Here we have a good example of the explicitly dative grammatical form of dynamis (dynamei) that she finds to be associated with Aristotle’s distinctive notion of being in potentiality. These are things that have being potentially, or are potentially thus-and-such. Here the emphasis is all on “things” in a state of potentiality, or potential “states of affairs”. Potentiality (as distinct from actuality) is the modality in which these have being and are said. This is indeed clearly different from a power to do, cause, or undergo.

“That which is in-potentiality, nonetheless, is not, ‘because it is not an entelechy‘” (p. 124).

We do not say of that which is in-potentiality that it “is” simply, or in an unqualified sense.

At the link above, I suggested that entelechy is probably the most important guiding concept of the Metaphysics. I have also suggested that entelechy serves as a kind of explanation for how ousia or (substance or essence, or what Sachs calls “thinghood”) works. In turn, Aristotle uses ousia to help disambiguate and organize what is meant by the various ways in which we say something is something.
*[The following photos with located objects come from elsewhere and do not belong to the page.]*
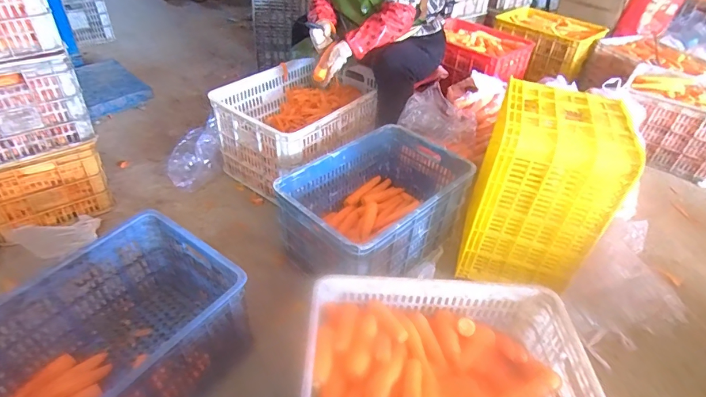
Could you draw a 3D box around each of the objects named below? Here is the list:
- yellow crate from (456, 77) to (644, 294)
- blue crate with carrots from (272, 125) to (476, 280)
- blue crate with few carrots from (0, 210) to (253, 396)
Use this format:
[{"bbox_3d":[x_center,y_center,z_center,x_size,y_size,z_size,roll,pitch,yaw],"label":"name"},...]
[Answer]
[{"bbox_3d":[0.521,-0.038,1.146,0.297,0.434,0.318,14,41,14],"label":"yellow crate"},{"bbox_3d":[0.074,0.015,1.256,0.374,0.233,0.560,31,47,29],"label":"blue crate with carrots"},{"bbox_3d":[-0.498,0.311,0.886,0.361,0.263,0.451,26,45,26],"label":"blue crate with few carrots"}]

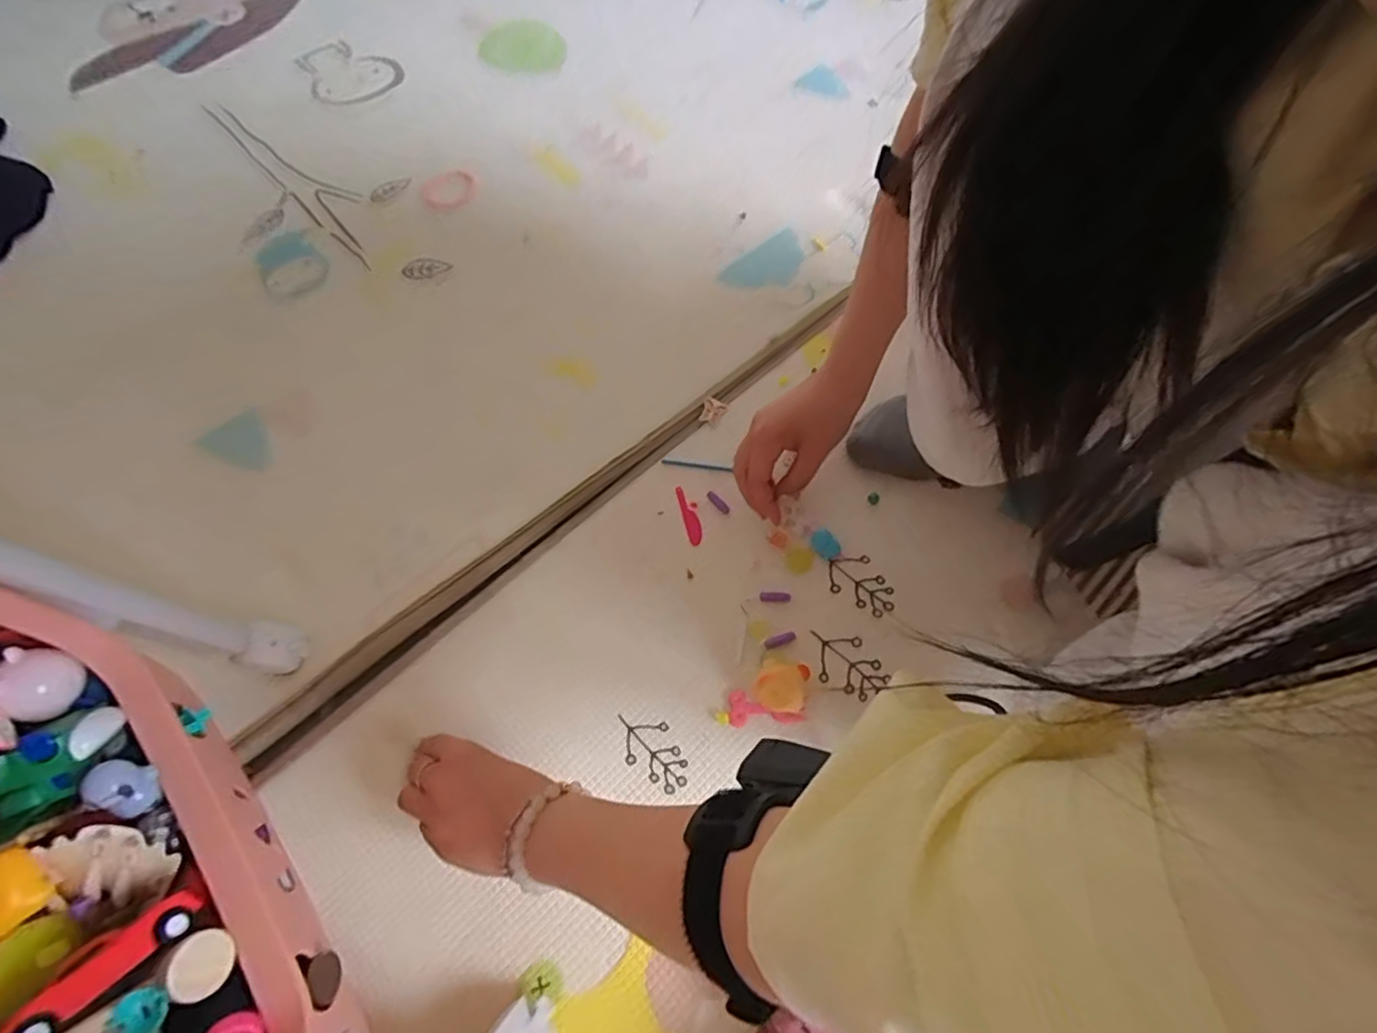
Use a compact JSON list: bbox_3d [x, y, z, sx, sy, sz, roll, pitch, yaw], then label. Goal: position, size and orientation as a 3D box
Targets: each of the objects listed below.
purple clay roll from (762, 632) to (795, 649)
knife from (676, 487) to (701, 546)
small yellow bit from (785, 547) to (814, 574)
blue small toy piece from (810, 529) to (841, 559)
[{"bbox_3d":[0.071,0.096,0.485,0.026,0.004,0.009,-18,66,-8],"label":"purple clay roll"},{"bbox_3d":[0.001,-0.002,0.533,0.013,0.004,0.054,-13,65,-6],"label":"knife"},{"bbox_3d":[0.093,0.035,0.515,0.024,0.004,0.021,-30,68,-13],"label":"small yellow bit"},{"bbox_3d":[0.115,0.023,0.520,0.022,0.004,0.026,-28,68,-12],"label":"blue small toy piece"}]

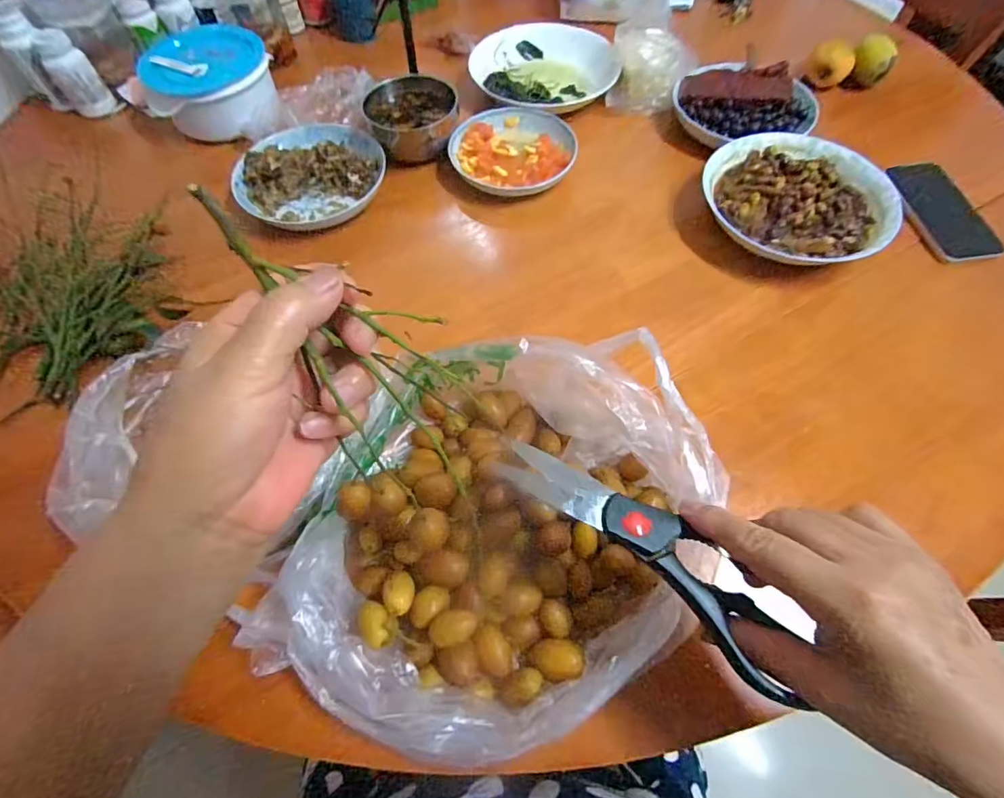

In the quote above, he directly uses entelechy as the criterion for what we do and do not say “is”. It is vitally important that he appeals to this much more nuanced concept, instead of referring back to the blunt instrument of a common-sense notion of existence or reality. For Aristotle, being, existence, or reality is not an explainer; instead, it needs to be explained.

Nonetheless, Aubry points out that here, Aristotle does not explicitly invoke the normative aspect of entelechy. We are still primarily investigating the more common “kinetic” sense of dynamis and energeia that accounts for physical motion. The aspect of entelechy that is to the fore is therefore that of the continuing activity that constitutes a substance as something persisting, or a motion as ongoing.